DOKUMENTTEXT:
··········

Entscheidungsstichwort (Thema)
Gerichtsstandbestimmung bei kartell- und vertragsrechtlicher Schadensersatzklage gegen Automobil-Konzerngesellschaften
Leitsatz (amtlich)
Eine Gerichtsstandbestimmung gem. § 36 Abs. 1 Nr. 3 ZPO kommt nicht in Betracht, wenn die Antragsgegner nur hinsichtlich eines der in objektiver Klagehäufung verfolgten Streitgegenstände als Streitgenossen verklagt werden (Fortführung von BayObLG, Beschluss vom 3.12.2019 -1 AR 112/19 = BeckRS 31311). Dies ist etwa dann der Fall, wenn der Zessionar mehrerer Zulieferunternehmen einerseits abgetretene Ansprüche wegen der Nichterfüllung vertraglicher Abnahmeverpflichtungen gegen einzelne Konzerngesellschaften eines Automobilkonzerns, andererseits abgetretene deliktische und kartellrechtliche Ansprüche gegen diese und weitere Konzerngesellschaften wegen der sog. "Aussteuerung" aus der Lieferkette geltend macht.
Normenkette
ZPO §§ 32, 36 Abs. 1 Nr. 3
Verfahrensgang
LG Frankfurt am Main (Aktenzeichen 2-03 O 20/20) |
Tenor
Die Entscheidung ist nicht anfechtbar.
Eine Gerichtsstandbestimmung wird abgelehnt.
Gründe
I. Die in Stadt6 ansässige Antragstellerin macht mit ihrer unter dem Az. 2-0 3 O 20/20 beim Landgericht Frankfurt am Main geführten Klage als Zessionarin gekaufte Ansprüche von sieben Unternehmen geltend, die zu der von den Beklagten so genannten "X-Gruppe" (diese Bezeichnung wird im Folgenden beibehalten) gehören. Dabei handelt es sich um eine Unternehmensgruppe, an der unmittelbar oder mittelbar Mitglieder der Familie A mehrheitlich beteiligt waren oder sind. Die sieben Unternehmen waren bzw. sind Zulieferer der Automobilindustrie und waren Lieferanten der Antragsgegnerin zu 1) (Y AG, Stadt1) bzw. der rechtlich selbstständigen, zur Unternehmensgruppe der Antragsgegnerin zu 1) gehörenden Antragsgegnerinnen zu 2) - 6).
Streitgegenstand der Zahlungs- und Teilstufenklage sind vertragliche und deliktische Schadensersatzansprüche, die den Zedenten u.a. anlässlich der Aufkündigung der Lieferverträge durch die Antragsgegnerinnen im März 2018 entstanden sein sollen.

··········

BEREITGESTELLTE ANGABEN:
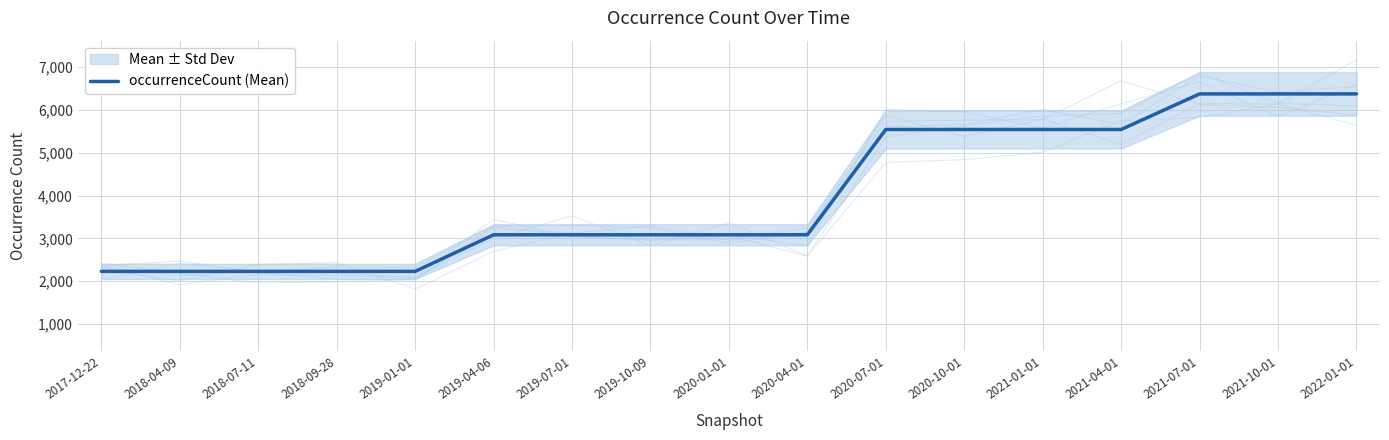

Which label corresponds to the largest value in the chart?

2021-07-01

··········

AUFGABENSTELLUNG:
1. Übertragen Sie den folgenden Satz aus dem Dokumenttext ins Englische: „Streitgegenstand der Zahlungs- und Teilstufenklage sind vertragliche und deliktische Schadensersatzansprüche, die den Zedenten u.a. anlässlich der Aufkündigung der Lieferverträge durch die Antragsgegnerinnen im März 2018 entstanden sein sollen.“
2. Fassen Sie den Absatz des Dokumenttexts, der mit „I. Die in Stadt6 ansässige Antragstellerin“ beginnt, als Stichpunktliste zusammen, ohne die wesentlichen Angaben wegzulassen.
Die Zeilen sind hierfür ohne Bedeutung.

LÖSUNGEN:
1. The subject matter of the action for payment and partial action by stages consists of contractual and tortious claims for damages that allegedly arose for the assignors, among other things, on the occasion of the termination of the supply contracts by the respondents in March 2018.

2.
- Die Antragstellerin hat ihren Sitz in Stadt6 und klagt vor dem Landgericht Frankfurt am Main.
- Als Zessionarin macht sie gekaufte Ansprüche von sieben Unternehmen der sogenannten „X-Gruppe“ geltend.
- An dieser Unternehmensgruppe waren oder sind Mitglieder der Familie A unmittelbar oder mittelbar mehrheitlich beteiligt.
- Die sieben Unternehmen waren bzw. sind Zulieferer der Automobilindustrie.
- Sie belieferten die Antragsgegnerin zu 1) (Y AG, Stadt1) bzw. die rechtlich selbstständigen Antragsgegnerinnen zu 2) bis 6), die zu deren Unternehmensgruppe gehören.